Indian and Iranian experts estimate bilateral trade could reach $30 bn by 2015.
The 70-member Indian trade delegation, which wraps up its five-day visit tomorrow, has declined to name the companies taking part, apparently because of concerns about potential US reprisals.
Pro-Israeli groups in the US and politicians in Washington have criticised India for undermining international efforts to isolate Iran, Opec's second largest producer.
New Delhi has no desire to upset its good relations with the United States or Israel, which is a key arms supplier to India.
But neither does it like being hectored or lectured by either country when India has its own geo-political and commercial interests to consider.
India, which relies on Iran for about 12 per cent of its oil imports, sees its good ties with Tehran as an important regional counter-balance to its arch-rival, Pakistan.
"Has not US military aid to Pakistan been more gravely damaging to India's immediate security interests than India's oil trade with Iran is to the US?," Ramesh Thakur, a nuclear non-proliferation expert at the Australian National University, wrote in The Australian newspaper yesterday.
India also views Iran as a vital pathway to Afghanistan as regional countries jockey for position there ahead of the withdrawal of US and other foreign combat forces from that country at the end of 2014.
Hillary Clinton, the US secretary of state, said last month that Washington was engaging in "very intense and very blunt" conversations with India, China and Turkey to stop oil imports from Iran.
All three countries are resisting that pressure, saying they will abide by UN sanctions against Iran but will not implement others imposed unilaterally by the US or European Union.
Angered by claims that New Delhi was undermining an international drive to curb Iran's nuclear programme, India's embassy in Washington issued a robust statement last week.
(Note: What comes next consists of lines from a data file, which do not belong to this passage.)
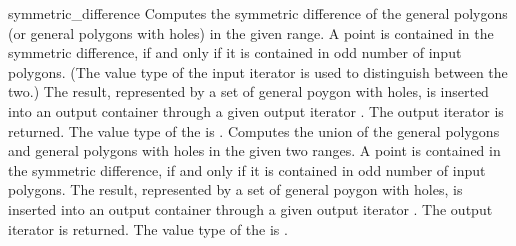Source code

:\begin{ccRefFunction}{symmetric_difference}
{Computes the symmetric difference of the general polygons (or general 
polygons with holes) in the given range. A point is contained in the 
symmetric difference, if and only if it is contained in odd number of 
input polygons. (The value type of the input iterator is used to 
distinguish between the two.) The result, represented by a set
of general poygon with holes, is inserted into an output container
through a given output iterator . The output iterator is
returned. The value type of the  is
.}
\ccGlue
{}
{Computes the union of the general polygons and general polygons
with holes in the given two ranges. A point is contained in the 
symmetric difference, if and only if it is contained in odd number of 
input polygons. The result, represented by a set of general poygon with 
holes, is inserted into an output container through a given output 
iterator . The output iterator is returned. The value type of 
the  is .}

\ccSeeAlso
{}\\
\\
\\

\end{ccRefFunction}

\ccRefPageEnd
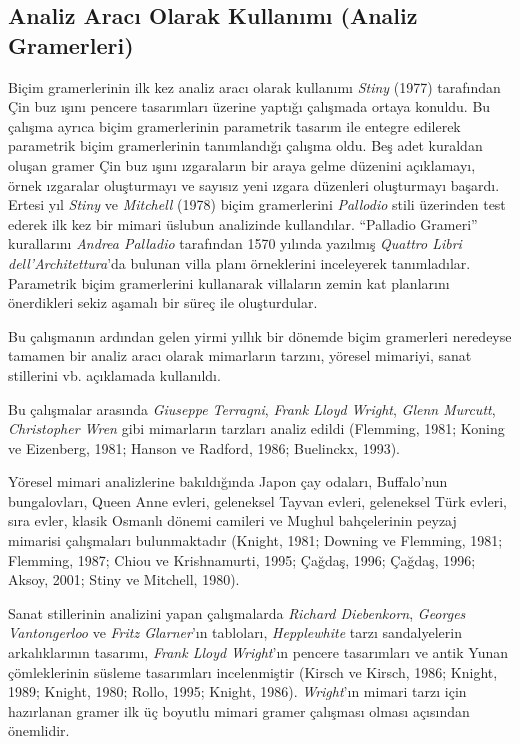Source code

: \documentclass[12pt,turkish,a4paperpaper,]{report}
\begin{document}
\hypertarget{analiz-aracux131-olarak-kullanux131mux131-analiz-gramerleri}{%
\subsection{Analiz Aracı Olarak Kullanımı (Analiz
Gramerleri)}\label{analiz-aracux131-olarak-kullanux131mux131-analiz-gramerleri}}

Biçim gramerlerinin ilk kez analiz aracı olarak kullanımı \emph{Stiny}
(1977) tarafından Çin buz ışını pencere tasarımları üzerine yaptığı
çalışmada ortaya konuldu. Bu çalışma ayrıca biçim gramerlerinin
parametrik tasarım ile entegre edilerek parametrik biçim gramerlerinin
tanımlandığı çalışma oldu. Beş adet kuraldan oluşan gramer Çin buz ışını
ızgaraların bir araya gelme düzenini açıklamayı, örnek ızgaralar
oluşturmayı ve sayısız yeni ızgara düzenleri oluşturmayı başardı. Ertesi
yıl \emph{Stiny} ve \emph{Mitchell} (1978) biçim gramerlerini
\emph{Pallodio} stili üzerinden test ederek ilk kez bir mimari üslubun
analizinde kullandılar. ``Palladio Grameri'' kurallarını \emph{Andrea
Palladio} tarafından 1570 yılında yazılmış \emph{Quattro Libri
dell'Architettura}'da bulunan villa planı örneklerini inceleyerek
tanımladılar. Parametrik biçim gramerlerini kullanarak villaların zemin
kat planlarını önerdikleri sekiz aşamalı bir süreç ile oluşturdular.

Bu çalışmanın ardından gelen yirmi yıllık bir dönemde biçim gramerleri
neredeyse tamamen bir analiz aracı olarak mimarların tarzını, yöresel
mimariyi, sanat stillerini vb. açıklamada kullanıldı.

Bu çalışmalar arasında \emph{Giuseppe Terragni}, \emph{Frank Lloyd
Wright}, \emph{Glenn Murcutt}, \emph{Christopher Wren} gibi mimarların
tarzları analiz edildi (Flemming, 1981; Koning ve Eizenberg, 1981;
Hanson ve Radford, 1986; Buelinckx, 1993).

Yöresel mimari analizlerine bakıldığında Japon çay odaları, Buffalo'nun
bungalovları, Queen Anne evleri, geleneksel Tayvan evleri, geleneksel
Türk evleri, sıra evler, klasik Osmanlı dönemi camileri ve Mughul
bahçelerinin peyzaj mimarisi çalışmaları bulunmaktadır (Knight, 1981;
Downing ve Flemming, 1981; Flemming, 1987; Chiou ve Krishnamurti, 1995;
Çağdaş, 1996; Çağdaş, 1996; Aksoy, 2001; Stiny ve Mitchell, 1980).

Sanat stillerinin analizini yapan çalışmalarda \emph{Richard
Diebenkorn}, \emph{Georges Vantongerloo} ve \emph{Fritz Glarner}'ın
tabloları, \emph{Hepplewhite} tarzı sandalyelerin arkalıklarının
tasarımı, \emph{Frank Lloyd Wright}'ın pencere tasarımları ve antik
Yunan çömleklerinin süsleme tasarımları incelenmiştir (Kirsch ve Kirsch,
1986; Knight, 1989; Knight, 1980; Rollo, 1995; Knight, 1986).
\emph{Wright}'ın mimari tarzı için hazırlanan gramer ilk üç boyutlu
mimari gramer çalışması olması açısından önemlidir.
\end{document}
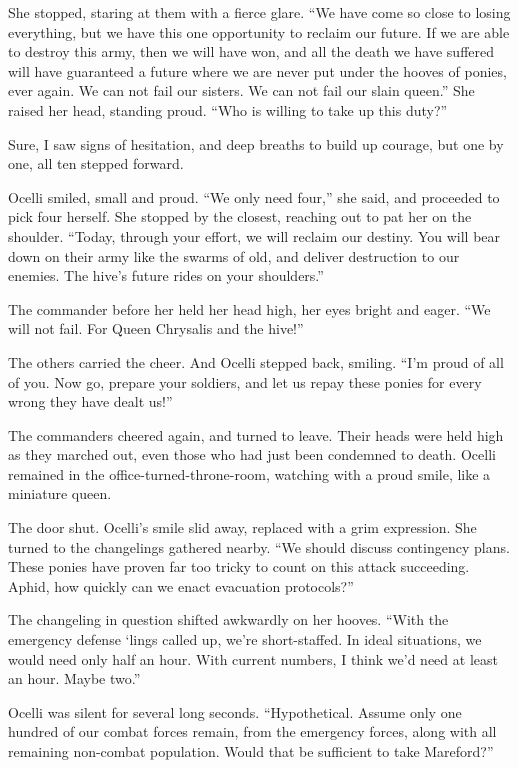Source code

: She stopped, staring at them with a fierce glare. “We have come so close to losing everything, but we have this one opportunity to reclaim our future. If we are able to destroy this army, then we will have won, and all the death we have suffered will have guaranteed a future where we are never put under the hooves of ponies, ever again. We can not fail our sisters. We can not fail our slain queen.” She raised her head, standing proud. “Who is willing to take up this duty?”

Sure, I saw signs of hesitation, and deep breaths to build up courage, but one by one, all ten stepped forward.

Ocelli smiled, small and proud. “We only need four,” she said, and proceeded to pick four herself. She stopped by the closest, reaching out to pat her on the shoulder. “Today, through your effort, we will reclaim our destiny. You will bear down on their army like the swarms of old, and deliver destruction to our enemies. The hive’s future rides on your shoulders.”

The commander before her held her head high, her eyes bright and eager. “We will not fail. For Queen Chrysalis and the hive!”

The others carried the cheer. And Ocelli stepped back, smiling. “I’m proud of all of you. Now go, prepare your soldiers, and let us repay these ponies for every wrong they have dealt us!”

The commanders cheered again, and turned to leave. Their heads were held high as they marched out, even those who had just been condemned to death. Ocelli remained in the office-turned-throne-room, watching with a proud smile, like a miniature queen.

The door shut. Ocelli’s smile slid away, replaced with a grim expression. She turned to the changelings gathered nearby. “We should discuss contingency plans. These ponies have proven far too tricky to count on this attack succeeding. Aphid, how quickly can we enact evacuation protocols?”

The changeling in question shifted awkwardly on her hooves. “With the emergency defense ‘lings called up, we’re short-staffed. In ideal situations, we would need only half an hour. With current numbers, I think we’d need at least an hour. Maybe two.”

Ocelli was silent for several long seconds. “Hypothetical. Assume only one hundred of our combat forces remain, from the emergency forces, along with all remaining non-combat population. Would that be sufficient to take Mareford?”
India has repeatedly said Iran must address concerns by the UN's nuclear watchdog about its nuclear programme, the diplomatic mission said.
But India's critics should not overlook "the imperative of India's dependence on oil imports from Iran the energy needs of its people".
Iran is India's second biggest oil supplier after Saudi Arabia.
Iran is reported to have offered to supply oil to India with its own tankers if India is unable to charter vessels because of insurance problems.
Ishrat Aziz, an Indian former diplomat told Al Jazeera yesterday: "We are not going to take sides… This (American) idea that you are with us or against us is really not acceptable and is something we must resist and, in fact, reject."